Collection particulière, Les Collections Aristophil, n° 25 (étude ADER, Th. Bodin expert, Drouot-Richelieu 21 novembre 2019, n° 972
[Guimbaud]
Notes de Gwenaëlle Sifferlen


3 juin [1841] [4], jeudi soir, 5 h. ½

Pour où commencerai-je, mon amour, par tes pieds divins ou par ton front céleste ? Que te dirai-je en premier, mon adoré, l’admiration ou l’adoration qui me remplissent le cœur et qui me débordent autant que ton génie sublime dépasse toutes les médiocres intelligences qui t’écoutaient sans te comprendre et te regardaient sans tomber à genoux ? Ȏ laisse-moi confondre et mêler ces deux sentiments qui m’éblouissent l’esprit et me brûlent le cœur. Je t’aime, je t’admire, je t’adore. Ȏ tu es vraiment beau, noble et sublime, mon poète, mon bien-aimé, la lumière de mes yeux, la flamme de mon âme, la vie de ma vie. Pauvre bien-aimé adoré, en te voyant entrer si pâle et si ému je me suis sentie mourir et sans M. Desmousseauxa et Mme Pierceau qui m’ont secourue je serais tombée sur le plancher. Personne heureusement ne s’est aperçub de mon émotion et quand je suis revenue à moi et que j’ai vu ton doux sourire me répondre et me rassurer, il m’a semblé que je sortais d’un rêve pendant lequel j’aurais longtemps dormi péniblement quoiqu’il y eût eu à peine une minute. Merci, mon adoré, merci d’avoir pensé à la pauvre femme qui t’aime dans un moment si sérieux, je pourrais dire suprême si les gens qui étaient là n’avaient été pour la plupartc de hideux crétins et d’immondes gredins. Merci, mon bon ange, merci mon sublime Victor, mon illustre enfant. Je les ai vus tous mes chers petits : Didine ravissante, Charlot charmant et mon cher petit Toto [5], pareil à l’autre, qui avait l’air pâle et souffrant. Je les ai tous baisés de l’âme comme leur divin père. Je t’aime.

Juliette

BnF, Mss, NAF 16345, f. 219-220
Transcription de Gwenaëlle Sifferlen assistée de Florence Naugrette
[Guimbaud]

a) « Démousseau ».

Notes

[1Louis Guimbaud, Victor Hugo et Juliette Drouet, d’après les lettres inédites et avec un choix de ces lettres, Paris, Auguste Blaizot éditeur, 1914, p. 377.

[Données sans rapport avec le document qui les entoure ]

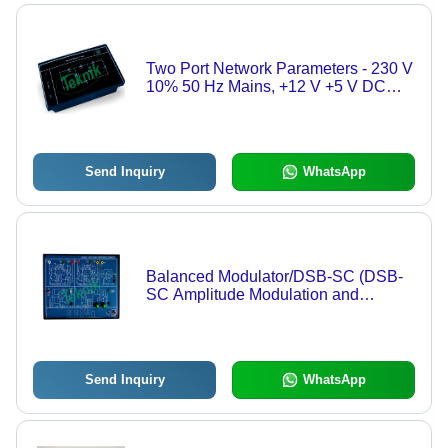
Two Port Network Parameters - 230 V
10% 50 Hz Mains, +12 V +5 V DC
Power Supplies, Two Port Network
Measurement
Send Inquiry
WhatsApp
Balanced Modulator/DSB-SC (DSB-
SC Amplitude Modulation and
Demodulation) - Dual Channel
Balanced Modulator, DSB-SC
Amplitude Modulation and
Demodulation
Send Inquiry
WhatsApp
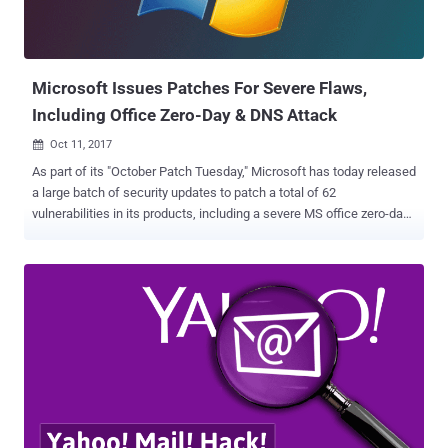
Microsoft Issues Patches For Severe Flaws,
Including Office Zero-Day & DNS Attack
Oct 11, 2017

As part of its "October Patch Tuesday," Microsoft has today released
a large batch of security updates to patch a total of 62
vulnerabilities in its products, including a severe MS office zero-day
flaw that has been exploited in the wild. Security updates also
include patches for Microsoft Windows operating systems, Internet
Explorer, Microsoft Edge, Skype, Microsoft Lync and Microsoft
SharePoint Server. Besides the MS Office vulnerability, the company
has also addressed two other publicly disclosed (but not yet
targeted in the wild) vulnerabilities that affect the SharePoint Server
and the Windows Subsystem for Linux. October patch Tuesday also
fixes a critical Windows DNS vulnerability that could be exploited by
a malicious DNS server to execute arbitrary code on the targeted
system. Below you can find a brief technical explanation of all above
mentioned critical and important vulnerabilities. Microsoft Office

[2La cérémonie de réception à l’Académie française de Hugo va se dérouler l’après-midi même, à 14 h.

[3Hugo a passé toute la nuit précédente à corriger les épreuves de son discours déjà sorties de l’imprimerie.

[4Victor Hugo a prononcé son discours faisant l’éloge du défunt Népomucène Lemercier dont il va occuper le fauteuil, et Salvandy, chargé de le recevoir, lui a répondu. La séance étant publique, Juliette, la famille de Hugo, ses amis, et de nombreuses connaissances y ont assisté sous la Coupole. Dans le feuilleton de Delphine de Girardin paru dans La Presse le 6 juin, on lit : « Jamais, de mémoire d’académicien, on n’avait vu pareille affluence, jamais la foule n’avait été plus agitée, plus impatiente ; jamais plus de coups de poing ne furent donnés par intérêt de littérature, et jamais coups de poing ne frappèrent de plus charmantes épaules ; jamais, non, jamais, on n’avait compté tant de femmes et tant de jolies femmes dans la docte enceinte ; jamais on n’avait admiré tant de fleurs dans le vieux bocage. / Dès dix heures du matin la salle était pleine de monde ; à dix heures un quart, les huissiers étaient déjà forcés d’être ingénieux, c’est-à-dire d’utiliser les recoins, d’improviser les tabourets microscopiques. Et depuis onze heures jusqu’à deux heures que la séance commença, les portes furent assiégées ».